The majority opinion ignores section 9707, C. O. S. 1921, which provides for an election for an increased levy to be called by the excise board, if such board is of the opinion that such increase is reasonable and necessary for the current expenses of the school district. The qualified electors of the school district are vitally concerned in the conduct of the school system in their municipality. If section 9696, supra, is held *Page 272 unconstitutional in its entirety, such electors would be deprived of the right to vote on a final estimate for the current expenses of their school district. If the district school board fails to include in the estimate what might be reasonably necessary for the next ensuing fiscal year, then such electors must rely upon the excise board to call an election for an increased levy if in its opinion such excess is reasonably necessary for the current expenses of the municipality, and the excise board, if in its opinion such excess is not reasonably necessary, may refuse to issue a call for an election on said increased levy. The electors of such school district should not be denied this statutory right given to them under section 9696, supra.
The majority opinion conflicts and is repugnant to the opinion of City of Ardmore v. Excise Board of Carter County,155 Okla. 126, 8 P.2d 2, wherein the court says:
"It is said that the inclusion in section 3 of the act (section 9696, C. O. S. 1921) of the provision that the excise board shall have no authority to reduce the estimate of a school district, by implication, is a grant of authority to the excise board to reduce the estimates of other taxpaying units. We do not agree with that contention. No confusion can arise therefrom when the distinction made in Thurston, County Treasurer, v. Caldwell, supra, is kept in mind.
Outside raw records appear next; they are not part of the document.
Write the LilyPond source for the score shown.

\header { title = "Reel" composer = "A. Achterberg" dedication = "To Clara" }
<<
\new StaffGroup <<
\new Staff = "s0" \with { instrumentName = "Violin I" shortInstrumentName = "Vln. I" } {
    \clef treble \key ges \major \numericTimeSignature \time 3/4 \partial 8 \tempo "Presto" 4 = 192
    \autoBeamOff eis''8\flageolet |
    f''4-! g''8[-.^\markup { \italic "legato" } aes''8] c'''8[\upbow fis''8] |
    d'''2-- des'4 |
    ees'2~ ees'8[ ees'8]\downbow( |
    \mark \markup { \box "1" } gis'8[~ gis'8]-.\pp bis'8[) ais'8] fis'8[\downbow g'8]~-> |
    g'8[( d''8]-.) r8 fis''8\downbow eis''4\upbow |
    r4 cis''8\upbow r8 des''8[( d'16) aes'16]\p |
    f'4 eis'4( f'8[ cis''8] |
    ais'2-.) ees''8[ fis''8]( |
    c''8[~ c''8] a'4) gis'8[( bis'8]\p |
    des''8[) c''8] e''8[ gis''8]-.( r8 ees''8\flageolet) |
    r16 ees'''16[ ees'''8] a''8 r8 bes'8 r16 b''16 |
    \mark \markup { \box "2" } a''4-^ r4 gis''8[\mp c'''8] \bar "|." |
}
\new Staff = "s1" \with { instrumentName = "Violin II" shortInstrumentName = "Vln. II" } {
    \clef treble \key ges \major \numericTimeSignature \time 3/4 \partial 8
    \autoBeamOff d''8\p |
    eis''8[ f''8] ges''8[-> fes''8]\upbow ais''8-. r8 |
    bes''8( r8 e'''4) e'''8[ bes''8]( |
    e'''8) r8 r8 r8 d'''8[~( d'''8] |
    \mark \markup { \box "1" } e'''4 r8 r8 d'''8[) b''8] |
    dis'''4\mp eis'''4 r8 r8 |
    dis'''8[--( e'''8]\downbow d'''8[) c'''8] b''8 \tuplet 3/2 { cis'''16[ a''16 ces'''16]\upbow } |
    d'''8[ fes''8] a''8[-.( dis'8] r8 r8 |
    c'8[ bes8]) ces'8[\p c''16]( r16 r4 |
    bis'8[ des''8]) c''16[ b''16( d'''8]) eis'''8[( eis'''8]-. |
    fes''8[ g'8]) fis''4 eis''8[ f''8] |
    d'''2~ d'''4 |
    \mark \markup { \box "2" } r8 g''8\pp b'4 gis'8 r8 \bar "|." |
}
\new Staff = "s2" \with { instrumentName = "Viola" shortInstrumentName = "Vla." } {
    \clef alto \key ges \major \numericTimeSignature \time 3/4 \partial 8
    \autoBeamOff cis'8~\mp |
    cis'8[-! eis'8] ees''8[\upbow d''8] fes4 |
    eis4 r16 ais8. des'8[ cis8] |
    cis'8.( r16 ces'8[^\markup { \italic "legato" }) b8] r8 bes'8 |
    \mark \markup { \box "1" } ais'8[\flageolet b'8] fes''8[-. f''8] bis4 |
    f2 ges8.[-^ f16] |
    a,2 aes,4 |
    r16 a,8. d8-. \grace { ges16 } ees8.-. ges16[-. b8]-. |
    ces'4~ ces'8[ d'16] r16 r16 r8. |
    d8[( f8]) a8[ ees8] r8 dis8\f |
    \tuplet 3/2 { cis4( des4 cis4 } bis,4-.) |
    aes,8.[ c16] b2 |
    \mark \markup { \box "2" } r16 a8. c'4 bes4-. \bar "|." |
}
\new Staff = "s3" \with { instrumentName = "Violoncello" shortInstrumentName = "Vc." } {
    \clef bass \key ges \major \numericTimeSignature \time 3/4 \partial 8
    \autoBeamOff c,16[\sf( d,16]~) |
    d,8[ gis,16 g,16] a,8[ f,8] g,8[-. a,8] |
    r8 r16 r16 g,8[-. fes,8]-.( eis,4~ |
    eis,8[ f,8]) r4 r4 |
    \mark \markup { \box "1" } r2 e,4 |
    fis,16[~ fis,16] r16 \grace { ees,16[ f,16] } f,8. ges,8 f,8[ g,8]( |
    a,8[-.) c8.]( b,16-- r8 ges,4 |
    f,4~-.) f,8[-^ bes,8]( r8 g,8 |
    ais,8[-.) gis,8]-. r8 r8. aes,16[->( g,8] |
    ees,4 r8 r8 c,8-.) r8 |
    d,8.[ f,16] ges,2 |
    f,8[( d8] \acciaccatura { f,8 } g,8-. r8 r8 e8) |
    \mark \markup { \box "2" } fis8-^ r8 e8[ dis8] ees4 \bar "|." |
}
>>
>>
Under the rule stated therein and consistently followed since that time, the maintaining of a public school system is a matter in which the state has a sovereign interest. It is not a matter of purely local or municipal concern. Atchison, T. S. F. Co. v. State,28 Okla. 94, 113 P. 921, 40 L. R. A. (N. S.) 1. In the absence of the prohibition contained in section 9696, supra, the excise board as a state agency would have supervision over estimates for school district purposes, and, under the provisions of section 9698, supra, would have the authority to reduce the estimate therefor. The prohibition was included in section 9696, supra, to prevent the excise board from exercising the authority granted to it by section 9698, supra, to reduce estimates involving matters in which the state has a sovereign interest, and there is nothing in section 9696, supra, which even by inference authorizes the excise board to reduce estimates for matters of purely local or municipal concern, except as hereinbefore stated."
The construction placed upon said section 9696, supra, in that case is not reconcilable with the majority opinion in this case. In the case of the City of Ardmore, v. Excise Board of Carter County, supra, the court clearly states that the state has a sovereign interest in the public school system and by reason of this sovereign interest the excise board as a state agency has supervision over estimates for school purposes, and under the provisions of section 9698, C. O. S. 1921, would have authority to reduce the estimates except for the provisions contained in section 9696, supra.
It is my opinion that section 9696, supra, is valid in every respect except in so far as it attempts to provide that the votor must be a taxpayer.